I gather up his things and take him upstairs to get his actual comfort bear, the one he can’t sleep without, and he drops the puppy like a hot rock.
While he isn’t looking I kick it under his changing table. If he asks for it, I’ll get it out, but out of sight, out of mind.
I text Rebel while Oscar drags a big bucket of building blocks into the middle of the room, to let him know I’m not going to be around today. Oscar needs me. As much as I’m worried about the club, I have plenty of people to delegate to.
We build skyscrapers and little houses and we race little cars around them, occasionally crashing into them and knocking them down. His laughter is like a balm to my soul. This is what I needed.
A little later when he says he is hungry, I stand up and hold out my hand. As we come downstairs, taking for fucking ever because he wants to walk, Jesse comes out of the kitchen. Oscar runs to him with a squeal and Jesse scoops him up and sits him on his hip, listening to him chatter away about us playing in his room.
I didn’t hear him come in, which is worrying. Jesse keeps eyeing me, maintaining a smile on his face for Oscar but something is wrong.
It’s only when he sets Oscar down that I see the papers and photographs that Garrett sent, still spread out across the table. Jesse follows my gaze then turns back to me.
There is no need to ask. He’s already seen them.
Chapter Nine
Taylor
I can’t believe I am voluntarily driving back to this place. After what happened on Friday night, I told myself the chances of running into Noah again were slim to never going to happen. Yet here I am, parking up outside the bar in Locust Point.
It looks different in daylight, even with the bikes parked out front. The church is open and people are coming and going, others making their way down the street. None of them even glance at the bar or the biker hangout next door.
Two men standing by the bikes are watching me sitting in my car, gripping the steering wheel as I muster up the courage to get out. For the last two days, I’ve been searching everywhere for the bracelet dad bought me. It was the last gift he got me before he died.
He was weak towards the end but before he was totally bed ridden, his sister took him to the mall to get me something special. It means the world to me. And I lost it. In the back of my mind I knew where but I searched everywhere else before I admitted defeat.
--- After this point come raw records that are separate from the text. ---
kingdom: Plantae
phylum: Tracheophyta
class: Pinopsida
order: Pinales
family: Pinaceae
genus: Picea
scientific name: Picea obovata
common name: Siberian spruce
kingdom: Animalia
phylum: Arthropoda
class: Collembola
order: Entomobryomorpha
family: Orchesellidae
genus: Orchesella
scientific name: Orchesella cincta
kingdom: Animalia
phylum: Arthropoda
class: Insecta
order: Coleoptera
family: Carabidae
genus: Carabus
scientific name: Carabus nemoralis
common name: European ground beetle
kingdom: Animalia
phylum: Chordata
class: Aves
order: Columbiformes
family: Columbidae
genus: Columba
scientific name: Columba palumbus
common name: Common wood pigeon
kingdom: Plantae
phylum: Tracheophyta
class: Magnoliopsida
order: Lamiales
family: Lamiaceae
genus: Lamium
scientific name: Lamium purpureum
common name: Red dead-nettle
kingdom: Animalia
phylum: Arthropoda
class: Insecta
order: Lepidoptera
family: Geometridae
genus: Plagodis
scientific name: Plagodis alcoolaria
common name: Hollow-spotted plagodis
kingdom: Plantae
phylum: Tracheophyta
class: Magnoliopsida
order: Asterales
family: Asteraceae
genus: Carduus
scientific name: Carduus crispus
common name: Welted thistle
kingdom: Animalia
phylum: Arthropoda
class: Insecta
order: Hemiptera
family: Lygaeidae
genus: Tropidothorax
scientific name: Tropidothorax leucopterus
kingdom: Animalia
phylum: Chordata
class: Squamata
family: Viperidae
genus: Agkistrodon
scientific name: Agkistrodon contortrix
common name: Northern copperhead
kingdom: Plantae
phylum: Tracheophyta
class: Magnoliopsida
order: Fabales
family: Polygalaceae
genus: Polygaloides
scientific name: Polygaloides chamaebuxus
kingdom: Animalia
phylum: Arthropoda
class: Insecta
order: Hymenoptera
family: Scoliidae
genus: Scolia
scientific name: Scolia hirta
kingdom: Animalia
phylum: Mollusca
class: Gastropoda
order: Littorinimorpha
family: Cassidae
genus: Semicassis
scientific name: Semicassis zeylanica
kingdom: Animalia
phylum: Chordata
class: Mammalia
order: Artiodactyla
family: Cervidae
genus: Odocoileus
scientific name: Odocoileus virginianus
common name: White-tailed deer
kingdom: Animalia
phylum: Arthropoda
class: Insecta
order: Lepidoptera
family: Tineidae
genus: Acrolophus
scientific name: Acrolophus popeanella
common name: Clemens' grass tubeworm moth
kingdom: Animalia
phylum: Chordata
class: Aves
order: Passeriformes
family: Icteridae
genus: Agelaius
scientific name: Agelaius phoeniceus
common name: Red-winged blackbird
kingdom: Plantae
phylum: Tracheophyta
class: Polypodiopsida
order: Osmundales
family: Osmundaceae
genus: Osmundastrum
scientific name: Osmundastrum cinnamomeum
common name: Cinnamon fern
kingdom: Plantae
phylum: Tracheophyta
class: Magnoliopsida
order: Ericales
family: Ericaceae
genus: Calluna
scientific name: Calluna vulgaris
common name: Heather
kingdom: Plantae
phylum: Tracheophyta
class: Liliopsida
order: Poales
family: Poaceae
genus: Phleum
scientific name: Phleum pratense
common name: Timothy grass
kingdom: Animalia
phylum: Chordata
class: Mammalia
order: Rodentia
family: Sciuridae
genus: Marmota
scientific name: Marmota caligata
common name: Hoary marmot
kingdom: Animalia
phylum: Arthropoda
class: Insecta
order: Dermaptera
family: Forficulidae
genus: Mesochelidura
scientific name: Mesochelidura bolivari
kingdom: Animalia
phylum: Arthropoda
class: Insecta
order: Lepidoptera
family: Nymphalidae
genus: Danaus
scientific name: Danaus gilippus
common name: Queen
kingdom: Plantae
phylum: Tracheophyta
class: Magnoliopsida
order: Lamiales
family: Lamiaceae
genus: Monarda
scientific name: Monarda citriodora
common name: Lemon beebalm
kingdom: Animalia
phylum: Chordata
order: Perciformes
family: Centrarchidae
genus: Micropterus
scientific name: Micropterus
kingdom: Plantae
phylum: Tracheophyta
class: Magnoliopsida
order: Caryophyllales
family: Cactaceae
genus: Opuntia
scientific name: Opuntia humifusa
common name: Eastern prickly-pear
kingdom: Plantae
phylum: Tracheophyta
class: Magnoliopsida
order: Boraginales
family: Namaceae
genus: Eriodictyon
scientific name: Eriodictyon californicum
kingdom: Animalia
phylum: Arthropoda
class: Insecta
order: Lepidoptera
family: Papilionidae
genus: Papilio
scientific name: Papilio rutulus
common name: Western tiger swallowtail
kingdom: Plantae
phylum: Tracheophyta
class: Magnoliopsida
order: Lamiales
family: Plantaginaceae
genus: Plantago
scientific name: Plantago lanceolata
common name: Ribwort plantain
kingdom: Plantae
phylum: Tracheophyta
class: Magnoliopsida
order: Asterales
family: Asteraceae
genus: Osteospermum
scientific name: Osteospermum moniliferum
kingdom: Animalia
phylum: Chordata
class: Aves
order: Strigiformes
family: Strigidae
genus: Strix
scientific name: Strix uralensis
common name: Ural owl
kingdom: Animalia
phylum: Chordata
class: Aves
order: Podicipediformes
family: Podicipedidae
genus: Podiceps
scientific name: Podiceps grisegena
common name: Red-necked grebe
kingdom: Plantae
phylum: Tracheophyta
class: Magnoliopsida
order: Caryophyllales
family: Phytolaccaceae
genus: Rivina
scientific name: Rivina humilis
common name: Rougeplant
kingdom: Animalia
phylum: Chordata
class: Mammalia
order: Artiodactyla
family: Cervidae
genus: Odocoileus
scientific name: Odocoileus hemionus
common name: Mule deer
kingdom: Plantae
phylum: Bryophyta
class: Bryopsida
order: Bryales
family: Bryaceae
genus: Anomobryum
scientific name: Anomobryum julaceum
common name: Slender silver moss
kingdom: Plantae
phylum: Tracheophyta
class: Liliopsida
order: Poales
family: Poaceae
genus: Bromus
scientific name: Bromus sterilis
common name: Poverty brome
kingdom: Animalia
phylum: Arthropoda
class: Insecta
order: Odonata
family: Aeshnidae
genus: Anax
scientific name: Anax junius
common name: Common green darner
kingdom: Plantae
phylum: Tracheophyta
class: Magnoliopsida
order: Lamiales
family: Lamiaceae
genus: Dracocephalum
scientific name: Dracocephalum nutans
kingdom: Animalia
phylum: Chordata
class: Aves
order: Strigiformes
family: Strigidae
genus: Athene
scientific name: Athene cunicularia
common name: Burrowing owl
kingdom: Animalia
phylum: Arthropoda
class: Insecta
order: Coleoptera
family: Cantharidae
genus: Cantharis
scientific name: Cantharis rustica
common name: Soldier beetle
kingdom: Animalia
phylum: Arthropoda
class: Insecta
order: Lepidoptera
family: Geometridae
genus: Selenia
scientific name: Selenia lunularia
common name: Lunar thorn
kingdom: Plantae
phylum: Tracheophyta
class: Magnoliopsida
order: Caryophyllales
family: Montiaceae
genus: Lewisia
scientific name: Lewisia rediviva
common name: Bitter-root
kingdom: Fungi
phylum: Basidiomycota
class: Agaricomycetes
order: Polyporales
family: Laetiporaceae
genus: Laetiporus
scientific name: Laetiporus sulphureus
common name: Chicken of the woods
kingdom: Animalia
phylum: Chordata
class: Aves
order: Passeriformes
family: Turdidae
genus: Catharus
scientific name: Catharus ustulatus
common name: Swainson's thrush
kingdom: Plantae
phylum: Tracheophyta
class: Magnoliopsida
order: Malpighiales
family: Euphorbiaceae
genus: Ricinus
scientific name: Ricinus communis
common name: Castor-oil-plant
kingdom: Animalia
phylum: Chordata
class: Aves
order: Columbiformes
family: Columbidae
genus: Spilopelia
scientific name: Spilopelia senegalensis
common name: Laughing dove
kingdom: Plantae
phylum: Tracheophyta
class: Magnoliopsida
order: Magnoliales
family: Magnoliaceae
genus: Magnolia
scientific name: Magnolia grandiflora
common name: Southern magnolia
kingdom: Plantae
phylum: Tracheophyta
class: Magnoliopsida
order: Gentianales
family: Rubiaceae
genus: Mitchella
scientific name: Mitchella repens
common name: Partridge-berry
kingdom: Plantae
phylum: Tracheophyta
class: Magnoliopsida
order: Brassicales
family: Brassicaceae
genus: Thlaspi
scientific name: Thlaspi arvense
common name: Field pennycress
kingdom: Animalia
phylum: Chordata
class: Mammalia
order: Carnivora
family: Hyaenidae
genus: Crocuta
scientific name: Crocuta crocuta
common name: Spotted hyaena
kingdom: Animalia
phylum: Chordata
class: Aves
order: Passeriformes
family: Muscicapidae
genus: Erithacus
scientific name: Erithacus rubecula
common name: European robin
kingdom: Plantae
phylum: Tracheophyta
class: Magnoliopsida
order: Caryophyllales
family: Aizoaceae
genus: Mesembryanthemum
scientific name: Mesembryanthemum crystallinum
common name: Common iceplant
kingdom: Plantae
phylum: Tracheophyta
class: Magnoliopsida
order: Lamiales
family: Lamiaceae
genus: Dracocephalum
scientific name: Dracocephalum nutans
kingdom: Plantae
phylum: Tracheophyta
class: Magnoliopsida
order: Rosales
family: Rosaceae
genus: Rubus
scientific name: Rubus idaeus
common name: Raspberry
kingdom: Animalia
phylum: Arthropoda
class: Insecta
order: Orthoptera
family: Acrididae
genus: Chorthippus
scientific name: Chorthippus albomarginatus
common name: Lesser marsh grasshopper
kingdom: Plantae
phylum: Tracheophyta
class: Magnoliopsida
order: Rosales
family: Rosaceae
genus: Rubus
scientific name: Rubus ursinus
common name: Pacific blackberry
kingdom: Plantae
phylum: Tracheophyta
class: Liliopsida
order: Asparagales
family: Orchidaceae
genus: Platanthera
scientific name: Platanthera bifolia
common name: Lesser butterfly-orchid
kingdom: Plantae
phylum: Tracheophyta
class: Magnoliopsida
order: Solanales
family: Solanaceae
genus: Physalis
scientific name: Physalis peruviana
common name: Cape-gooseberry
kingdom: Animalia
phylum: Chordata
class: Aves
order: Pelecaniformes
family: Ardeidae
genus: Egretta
Wanting it back is more important than being worried about seeinghimagain. I did what any normal person would do, I got their number and called the bar.
A man answered. He clearly didn’t work there, nor did he have any interest in the conversation. He said Raven was out, the bar opened later and maybe it was in lost and found. He then told me to come to the bar and look and hung up.
There is no way I was going back there when it’s packed with bikers, so I left work after my shorter shift and drove out here. The lights are off in the bar but I’m hoping someone is inside. It’s almost opening time. I can deal with Raven, she will understand and help.
Taking in a deep breath, I get out of the car and walk past the men watching me and up to the door. It’s embarrassing as hell when I try to open it, but it’s locked. Closing my eyes I remember why I’m here. I cannot lose that bracelet.
Someone approaches and I turn around. I didn’t see all the men the other night but I’m sure I’d remember this guy. He has piercing blue eyes, that are twinkling with amusement, and curly ash blond hair. He’s wearing his leather vest but has a white T-shirt beneath it that does nothing to hide his bulging biceps.
Jeez, since meeting Noah, I’ve been confronted with the kind of men you only see in thirst traps on social media. They’re almost unreal.
“Bar won’t be open for another hour.” And he has a southern accent too.
“Oh.” I don’t want to make a return trip all the way out here. “Do you have a number for Raven? I left something here at the weekend and I’d like to get it back.”
“She doesn’t usually open up, one of the other staff does that. I could try to call one of them, or you can come back later?”